One of Poulenc's first works to be imbued with deep religious feeling, the Organ Concerto is also in part a requiem for fellow-composer Pierre-Octave Ferroud, whose decapitation in a car accident haunted Poulenc for years. Perhaps part of the emotional charge in this towering intepretation was due to the fact that the orchestra had lost one of the Järvis in its ranks, cellist Teet, commemorated in an earlier concert. Its disposition always changes, and you might have thought that the absence due to family commitments this year of leader Florian Donderer and his fellow front-desker Triin Ruubel (Kart's twin) might have changed things. But with Baker and another born leader, Latvian Marta Spārniņa, the trademark depth and flexibility of this towering string section was as strong as ever. Baker even lent a metaphysical dimension in his solo to the orchestra's most popular encore, Lepo Sumera's Waltz for the animated film Spring Fly, led as always by Hunt's teasing clarinet. The creative Heinoja had played his own delightful transcription of it as encore the previous evening.The ultimate test was a true festival candidate, Beethoven's Seventh Symphony (pictured above by Kaupo Kikkas). Paavo's was a radical reinvention which might have felt contrived had the orchestra not gone with his every adaptation. The dynamics aren't just huge in range, from brilliant fortissimos to ppppp; they can change in colour on a note. And the silences can be held, so while allegedly this was 30 per cent faster than in rehearsal, it never felt rushed to me. Adrenalin charges were bracketed by more spacious sequences; but of course the final charge was thrilling, and the audience rose to its feet almost immediately. The feeling of elation lasted.

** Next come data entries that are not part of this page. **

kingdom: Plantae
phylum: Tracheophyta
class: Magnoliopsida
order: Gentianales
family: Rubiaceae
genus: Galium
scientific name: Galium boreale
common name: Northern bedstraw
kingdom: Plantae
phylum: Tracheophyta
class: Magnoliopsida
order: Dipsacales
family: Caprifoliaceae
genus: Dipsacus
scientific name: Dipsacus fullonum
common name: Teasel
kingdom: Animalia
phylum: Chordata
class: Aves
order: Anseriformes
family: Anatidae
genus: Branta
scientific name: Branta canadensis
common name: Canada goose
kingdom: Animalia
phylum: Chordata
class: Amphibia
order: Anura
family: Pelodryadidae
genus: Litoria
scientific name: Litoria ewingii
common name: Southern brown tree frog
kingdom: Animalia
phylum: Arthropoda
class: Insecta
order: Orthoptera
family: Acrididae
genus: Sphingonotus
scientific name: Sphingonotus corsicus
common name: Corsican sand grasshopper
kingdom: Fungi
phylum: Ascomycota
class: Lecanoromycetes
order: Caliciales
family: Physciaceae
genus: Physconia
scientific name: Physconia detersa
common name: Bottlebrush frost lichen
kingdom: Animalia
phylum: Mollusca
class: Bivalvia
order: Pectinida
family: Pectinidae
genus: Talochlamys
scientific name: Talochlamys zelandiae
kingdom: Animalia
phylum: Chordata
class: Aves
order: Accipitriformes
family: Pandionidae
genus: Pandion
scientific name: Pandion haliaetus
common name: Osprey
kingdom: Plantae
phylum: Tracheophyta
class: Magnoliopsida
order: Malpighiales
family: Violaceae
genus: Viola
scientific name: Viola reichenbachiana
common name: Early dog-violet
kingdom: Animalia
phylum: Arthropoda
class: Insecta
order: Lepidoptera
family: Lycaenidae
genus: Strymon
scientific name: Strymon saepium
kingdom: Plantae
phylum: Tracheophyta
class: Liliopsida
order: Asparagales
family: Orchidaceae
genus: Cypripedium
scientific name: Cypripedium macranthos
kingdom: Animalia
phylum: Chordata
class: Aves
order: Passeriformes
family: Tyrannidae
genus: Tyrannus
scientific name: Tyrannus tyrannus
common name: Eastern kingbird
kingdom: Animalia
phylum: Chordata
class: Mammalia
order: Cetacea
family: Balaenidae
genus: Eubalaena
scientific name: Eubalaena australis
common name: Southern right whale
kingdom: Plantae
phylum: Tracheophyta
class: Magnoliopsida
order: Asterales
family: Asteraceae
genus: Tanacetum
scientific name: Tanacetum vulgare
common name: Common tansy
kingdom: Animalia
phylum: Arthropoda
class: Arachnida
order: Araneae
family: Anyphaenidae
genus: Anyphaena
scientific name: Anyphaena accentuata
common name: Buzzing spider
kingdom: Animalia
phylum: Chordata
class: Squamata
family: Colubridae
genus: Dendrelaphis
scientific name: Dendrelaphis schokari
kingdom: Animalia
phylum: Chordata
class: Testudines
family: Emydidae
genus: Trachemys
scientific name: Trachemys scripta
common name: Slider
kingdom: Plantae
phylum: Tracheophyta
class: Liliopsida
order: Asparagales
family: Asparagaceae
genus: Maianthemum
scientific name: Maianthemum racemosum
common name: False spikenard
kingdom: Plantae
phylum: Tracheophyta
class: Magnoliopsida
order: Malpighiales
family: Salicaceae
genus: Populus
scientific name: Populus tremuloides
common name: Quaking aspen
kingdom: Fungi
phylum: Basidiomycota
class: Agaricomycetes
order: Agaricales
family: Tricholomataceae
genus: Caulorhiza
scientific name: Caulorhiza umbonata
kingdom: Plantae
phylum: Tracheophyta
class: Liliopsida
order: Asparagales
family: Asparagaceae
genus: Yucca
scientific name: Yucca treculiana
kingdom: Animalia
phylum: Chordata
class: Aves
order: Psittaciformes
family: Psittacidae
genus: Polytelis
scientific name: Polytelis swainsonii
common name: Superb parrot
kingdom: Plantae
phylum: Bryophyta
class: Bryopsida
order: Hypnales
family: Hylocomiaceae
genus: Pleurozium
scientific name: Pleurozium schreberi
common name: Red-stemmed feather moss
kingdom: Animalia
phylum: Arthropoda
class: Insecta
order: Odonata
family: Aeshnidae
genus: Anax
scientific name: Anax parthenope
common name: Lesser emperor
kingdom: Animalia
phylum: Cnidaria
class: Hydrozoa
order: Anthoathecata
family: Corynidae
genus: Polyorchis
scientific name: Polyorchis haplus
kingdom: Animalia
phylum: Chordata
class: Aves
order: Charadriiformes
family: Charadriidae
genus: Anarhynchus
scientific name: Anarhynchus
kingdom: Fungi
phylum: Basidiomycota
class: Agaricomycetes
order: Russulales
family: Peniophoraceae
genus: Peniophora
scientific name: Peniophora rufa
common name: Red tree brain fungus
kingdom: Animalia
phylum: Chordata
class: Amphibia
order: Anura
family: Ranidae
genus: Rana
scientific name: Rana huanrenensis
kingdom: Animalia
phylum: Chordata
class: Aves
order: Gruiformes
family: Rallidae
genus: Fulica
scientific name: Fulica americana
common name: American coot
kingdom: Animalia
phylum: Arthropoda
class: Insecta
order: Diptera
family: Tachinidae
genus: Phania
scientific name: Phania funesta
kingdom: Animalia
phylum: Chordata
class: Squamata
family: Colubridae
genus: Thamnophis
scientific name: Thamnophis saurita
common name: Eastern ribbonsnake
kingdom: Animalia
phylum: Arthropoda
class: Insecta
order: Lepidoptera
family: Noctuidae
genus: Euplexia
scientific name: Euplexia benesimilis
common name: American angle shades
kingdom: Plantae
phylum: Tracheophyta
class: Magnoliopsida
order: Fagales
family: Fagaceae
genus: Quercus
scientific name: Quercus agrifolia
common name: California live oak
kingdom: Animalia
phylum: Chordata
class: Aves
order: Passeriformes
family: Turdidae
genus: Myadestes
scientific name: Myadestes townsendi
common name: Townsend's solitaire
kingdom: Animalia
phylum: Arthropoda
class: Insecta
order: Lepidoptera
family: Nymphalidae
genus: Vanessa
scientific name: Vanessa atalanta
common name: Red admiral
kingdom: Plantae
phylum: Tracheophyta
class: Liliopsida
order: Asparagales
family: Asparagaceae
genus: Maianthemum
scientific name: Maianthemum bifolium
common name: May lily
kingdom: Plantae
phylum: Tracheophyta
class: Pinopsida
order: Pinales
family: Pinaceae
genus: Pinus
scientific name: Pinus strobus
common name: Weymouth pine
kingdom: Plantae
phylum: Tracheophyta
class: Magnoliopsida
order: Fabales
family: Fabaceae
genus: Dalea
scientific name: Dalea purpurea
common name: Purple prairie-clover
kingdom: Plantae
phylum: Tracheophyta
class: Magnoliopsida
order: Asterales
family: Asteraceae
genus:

Though that was my last concert, I did manage to catch the unsurpassable Vilde Frang rehearsing the slow movement of Beethoven's Violin Concerto with the orchestra. The same magic: well-timed held pauses, everyone, especially the soloist, listening to each other to make chamber music writ large and play softly together. A brief catching of the first choral blaze in Credo, and I was out of the hall at 1.30pm for the drive to Tallinn Airport. Since then I've caught up on other events on Pärnu Music Festival TV, and you can watch them too. Don't miss a supple-sensuous Stravinsky Firebird Suite, the "Khorovod" an ultimate gift to one of the world's most personable woodwind sections, and Estonian Kalev Kuljus as soloist in Tüür's baffling but absorbing Oboe Concerto (and an exquisite Bach encore). I'll carry with me as always the visions of the beach (pictured above on a final morning walk and dip), the bird reserves, the dunes, the river; but the audible memory has gone even deeper.